■ Problem to work on ■
Filter the items below down to the lines containing the string "können" and copy each such line. The match is case-sensitive.

START Input records

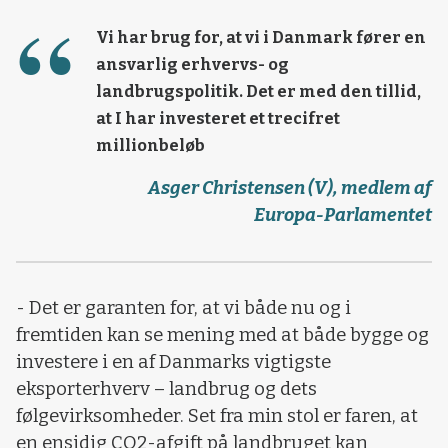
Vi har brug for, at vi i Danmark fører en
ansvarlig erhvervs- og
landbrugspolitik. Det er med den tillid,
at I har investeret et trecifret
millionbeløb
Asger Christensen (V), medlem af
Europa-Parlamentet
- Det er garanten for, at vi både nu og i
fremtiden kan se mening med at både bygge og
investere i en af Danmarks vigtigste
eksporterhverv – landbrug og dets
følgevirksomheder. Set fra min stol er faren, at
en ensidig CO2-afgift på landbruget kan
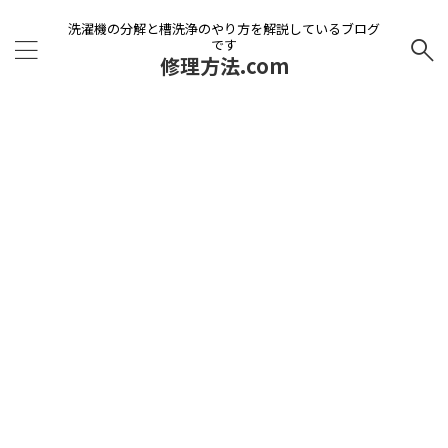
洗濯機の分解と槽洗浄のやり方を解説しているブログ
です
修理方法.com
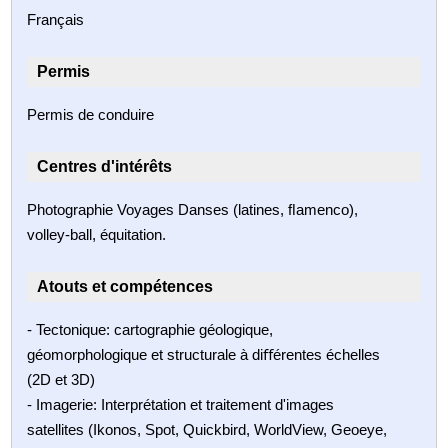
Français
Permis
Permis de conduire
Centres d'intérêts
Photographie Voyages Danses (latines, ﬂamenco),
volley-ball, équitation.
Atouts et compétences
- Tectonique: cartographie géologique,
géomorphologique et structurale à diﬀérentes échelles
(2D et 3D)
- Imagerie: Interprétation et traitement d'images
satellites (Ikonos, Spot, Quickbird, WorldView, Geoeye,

END Input records
START Input records

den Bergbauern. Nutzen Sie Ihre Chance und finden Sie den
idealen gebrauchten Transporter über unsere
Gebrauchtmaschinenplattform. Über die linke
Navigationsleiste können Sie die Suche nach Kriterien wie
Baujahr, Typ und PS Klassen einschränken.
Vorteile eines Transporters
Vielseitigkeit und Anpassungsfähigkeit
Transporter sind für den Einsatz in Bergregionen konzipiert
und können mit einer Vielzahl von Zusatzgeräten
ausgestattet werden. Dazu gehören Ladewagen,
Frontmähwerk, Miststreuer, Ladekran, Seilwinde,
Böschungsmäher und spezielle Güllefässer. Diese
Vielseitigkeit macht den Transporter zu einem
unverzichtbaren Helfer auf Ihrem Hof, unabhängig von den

END Input records

■ Solution to the exercise ■
Navigationsleiste können Sie die Suche nach Kriterien wie
und können mit einer Vielzahl von Zusatzgeräten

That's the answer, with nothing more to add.